(EXERCISE):
Gather up every line from the entries below that uses the word "strategic".
#### DATA PROVIDED
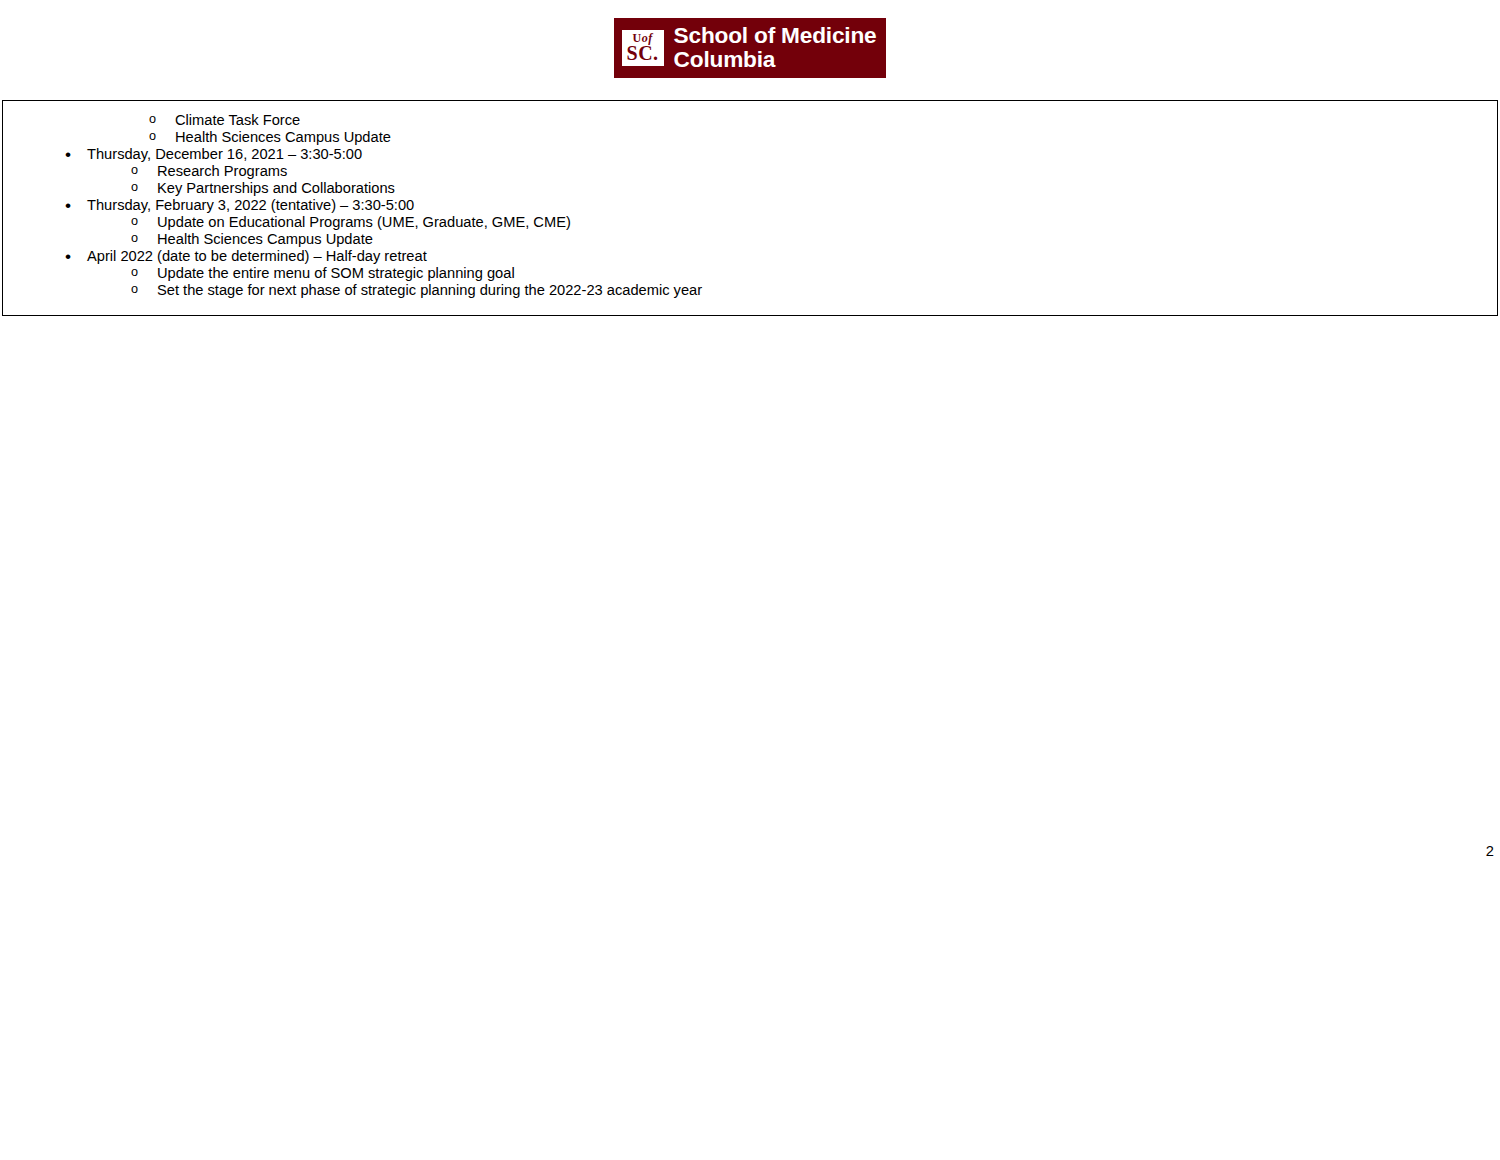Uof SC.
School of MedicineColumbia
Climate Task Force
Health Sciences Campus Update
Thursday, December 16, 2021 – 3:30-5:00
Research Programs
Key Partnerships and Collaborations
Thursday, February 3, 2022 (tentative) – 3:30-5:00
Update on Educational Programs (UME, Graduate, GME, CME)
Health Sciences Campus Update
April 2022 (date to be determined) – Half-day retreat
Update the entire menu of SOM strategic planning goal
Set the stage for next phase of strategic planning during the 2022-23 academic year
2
########
(RESPONSE TO THIS TASK):
Update the entire menu of SOM strategic planning goal
Set the stage for next phase of strategic planning during the 2022-23 academic year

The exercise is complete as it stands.